Generation flow with deferred grammar:
Tokens: <think> I need to format this as JSON </think> { " n a m e " ...
|<--- grammar inactive, all tokens allowed --->|<-- grammar active -->|
^
trigger "</think>" matched here
The Full apply/accept Cycle
Here is the complete lifecycle during constrained generation:
1. Encode prompt, prefill
2. For each decode step:
a. Forward pass -> logits [vocab_size]
b. grammar.apply(logits, vocab_size)
- For each token, check if its codepoints form a valid continuation
- Set invalid tokens' logits to -inf
c. Sample token from masked logits
d. grammar.accept(token_id)
- Advance NPDA stacks through the token's codepoints
e.

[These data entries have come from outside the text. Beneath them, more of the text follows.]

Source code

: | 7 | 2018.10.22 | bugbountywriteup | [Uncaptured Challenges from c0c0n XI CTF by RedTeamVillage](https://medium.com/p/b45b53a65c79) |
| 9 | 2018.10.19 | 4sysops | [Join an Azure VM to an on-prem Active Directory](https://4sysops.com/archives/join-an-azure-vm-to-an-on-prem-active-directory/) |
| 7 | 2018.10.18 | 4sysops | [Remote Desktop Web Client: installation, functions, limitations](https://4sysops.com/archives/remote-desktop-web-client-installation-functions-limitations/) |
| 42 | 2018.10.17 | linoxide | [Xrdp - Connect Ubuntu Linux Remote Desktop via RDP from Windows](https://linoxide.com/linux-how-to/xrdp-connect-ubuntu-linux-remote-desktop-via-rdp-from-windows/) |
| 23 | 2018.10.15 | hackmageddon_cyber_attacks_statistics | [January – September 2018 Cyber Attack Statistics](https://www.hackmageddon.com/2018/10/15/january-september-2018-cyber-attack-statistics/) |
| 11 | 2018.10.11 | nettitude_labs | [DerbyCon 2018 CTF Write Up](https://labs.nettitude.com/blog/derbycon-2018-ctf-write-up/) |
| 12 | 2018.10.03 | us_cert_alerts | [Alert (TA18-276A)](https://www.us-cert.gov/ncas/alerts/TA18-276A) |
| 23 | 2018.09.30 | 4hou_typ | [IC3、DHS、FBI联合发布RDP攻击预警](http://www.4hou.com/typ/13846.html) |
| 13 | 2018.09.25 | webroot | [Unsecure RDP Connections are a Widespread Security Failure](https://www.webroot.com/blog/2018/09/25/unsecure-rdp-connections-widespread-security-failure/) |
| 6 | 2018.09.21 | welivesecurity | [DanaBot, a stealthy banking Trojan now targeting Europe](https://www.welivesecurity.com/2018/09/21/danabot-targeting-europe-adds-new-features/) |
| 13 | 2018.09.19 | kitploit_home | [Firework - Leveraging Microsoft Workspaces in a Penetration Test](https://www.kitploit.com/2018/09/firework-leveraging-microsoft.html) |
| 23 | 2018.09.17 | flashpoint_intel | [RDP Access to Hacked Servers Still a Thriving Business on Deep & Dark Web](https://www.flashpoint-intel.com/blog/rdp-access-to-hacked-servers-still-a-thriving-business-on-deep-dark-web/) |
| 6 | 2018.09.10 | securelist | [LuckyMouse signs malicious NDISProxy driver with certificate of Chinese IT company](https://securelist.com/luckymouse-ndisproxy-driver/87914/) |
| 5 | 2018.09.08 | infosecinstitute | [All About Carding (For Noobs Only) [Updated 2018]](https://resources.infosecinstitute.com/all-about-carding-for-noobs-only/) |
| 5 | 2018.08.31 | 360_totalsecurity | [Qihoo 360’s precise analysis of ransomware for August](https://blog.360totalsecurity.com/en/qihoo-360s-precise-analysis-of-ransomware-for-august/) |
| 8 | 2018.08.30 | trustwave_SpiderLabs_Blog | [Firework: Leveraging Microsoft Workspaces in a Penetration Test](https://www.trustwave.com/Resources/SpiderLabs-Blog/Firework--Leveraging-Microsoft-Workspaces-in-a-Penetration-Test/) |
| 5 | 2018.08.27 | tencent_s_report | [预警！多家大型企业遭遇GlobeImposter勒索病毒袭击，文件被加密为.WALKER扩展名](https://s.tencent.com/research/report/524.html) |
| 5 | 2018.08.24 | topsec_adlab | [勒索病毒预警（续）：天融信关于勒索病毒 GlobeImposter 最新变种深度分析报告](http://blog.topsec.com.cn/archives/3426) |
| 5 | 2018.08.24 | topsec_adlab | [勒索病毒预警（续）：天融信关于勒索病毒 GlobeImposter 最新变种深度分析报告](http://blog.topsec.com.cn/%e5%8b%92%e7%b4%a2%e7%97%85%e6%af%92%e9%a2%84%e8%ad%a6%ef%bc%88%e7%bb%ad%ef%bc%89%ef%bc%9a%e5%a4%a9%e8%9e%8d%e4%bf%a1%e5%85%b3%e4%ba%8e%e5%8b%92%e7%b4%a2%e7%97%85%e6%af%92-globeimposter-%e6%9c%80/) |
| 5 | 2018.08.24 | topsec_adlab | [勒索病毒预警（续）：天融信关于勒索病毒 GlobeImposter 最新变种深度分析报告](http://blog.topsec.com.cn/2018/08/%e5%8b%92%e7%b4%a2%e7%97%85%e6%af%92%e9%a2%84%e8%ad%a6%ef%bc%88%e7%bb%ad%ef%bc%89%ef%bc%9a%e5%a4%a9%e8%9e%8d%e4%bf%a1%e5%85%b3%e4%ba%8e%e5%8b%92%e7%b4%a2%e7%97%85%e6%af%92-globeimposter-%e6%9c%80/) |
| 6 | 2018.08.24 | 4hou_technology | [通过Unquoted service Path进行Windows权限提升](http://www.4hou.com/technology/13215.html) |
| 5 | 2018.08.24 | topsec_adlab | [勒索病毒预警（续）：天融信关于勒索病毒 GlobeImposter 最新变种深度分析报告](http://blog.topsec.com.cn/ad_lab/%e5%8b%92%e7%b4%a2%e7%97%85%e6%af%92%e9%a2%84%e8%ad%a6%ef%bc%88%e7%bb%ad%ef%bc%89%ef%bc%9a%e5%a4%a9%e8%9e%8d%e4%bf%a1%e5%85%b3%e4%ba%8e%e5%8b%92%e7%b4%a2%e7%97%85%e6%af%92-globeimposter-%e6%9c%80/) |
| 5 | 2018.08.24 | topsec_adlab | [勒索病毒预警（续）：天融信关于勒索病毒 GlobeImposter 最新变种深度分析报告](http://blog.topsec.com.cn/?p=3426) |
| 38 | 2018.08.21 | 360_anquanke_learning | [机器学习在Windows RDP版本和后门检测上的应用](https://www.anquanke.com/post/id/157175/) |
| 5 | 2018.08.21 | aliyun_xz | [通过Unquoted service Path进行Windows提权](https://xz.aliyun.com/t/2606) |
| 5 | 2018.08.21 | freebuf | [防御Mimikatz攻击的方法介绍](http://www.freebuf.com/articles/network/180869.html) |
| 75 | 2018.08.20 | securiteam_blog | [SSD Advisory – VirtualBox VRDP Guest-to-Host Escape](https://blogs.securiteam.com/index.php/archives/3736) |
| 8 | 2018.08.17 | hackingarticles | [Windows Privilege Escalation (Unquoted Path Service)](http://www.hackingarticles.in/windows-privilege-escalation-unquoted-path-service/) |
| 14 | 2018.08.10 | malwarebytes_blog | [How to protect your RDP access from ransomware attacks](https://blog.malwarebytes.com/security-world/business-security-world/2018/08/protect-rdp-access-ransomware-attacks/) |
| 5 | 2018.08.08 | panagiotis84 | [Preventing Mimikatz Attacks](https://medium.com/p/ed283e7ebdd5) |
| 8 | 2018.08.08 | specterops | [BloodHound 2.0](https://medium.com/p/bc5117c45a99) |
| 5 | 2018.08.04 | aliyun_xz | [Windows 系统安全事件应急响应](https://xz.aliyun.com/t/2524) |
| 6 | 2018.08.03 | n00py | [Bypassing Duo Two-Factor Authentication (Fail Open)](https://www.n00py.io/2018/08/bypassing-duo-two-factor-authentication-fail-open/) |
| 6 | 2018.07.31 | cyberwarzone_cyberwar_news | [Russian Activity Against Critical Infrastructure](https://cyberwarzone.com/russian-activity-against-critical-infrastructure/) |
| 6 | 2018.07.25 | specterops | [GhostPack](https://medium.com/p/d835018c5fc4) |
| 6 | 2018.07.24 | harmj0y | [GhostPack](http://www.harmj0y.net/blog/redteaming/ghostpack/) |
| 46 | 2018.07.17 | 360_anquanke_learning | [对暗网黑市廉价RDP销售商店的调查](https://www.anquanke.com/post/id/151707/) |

If grammar.is_done() or grammar.is_exhausted(), stop
3. Output is guaranteed to match the grammar
Summary
Grammar engine architecture:
GBNF string ──> [Parser] ──> GrammarRules (vectors of GrammarElement)
|
v
[NPDA engine]
|
+-----------+-----------+
| |
apply(logits) accept(token)
| |
mask invalid advance stacks
tokens to -inf through codepoints
| |
[Sampling] [next step]
JSON Schema ──> [SchemaConverter] ──> GBNF string ──> (same pipeline)
The grammar engine adds negligible latency to each decode step – the
reject_candidates() function processes ~100K tokens in microseconds because
most tokens are rejected by the first code point match. The real cost is the
one-time init_vocab() call that pre-computes code points for the entire
vocabulary, which takes a few milliseconds.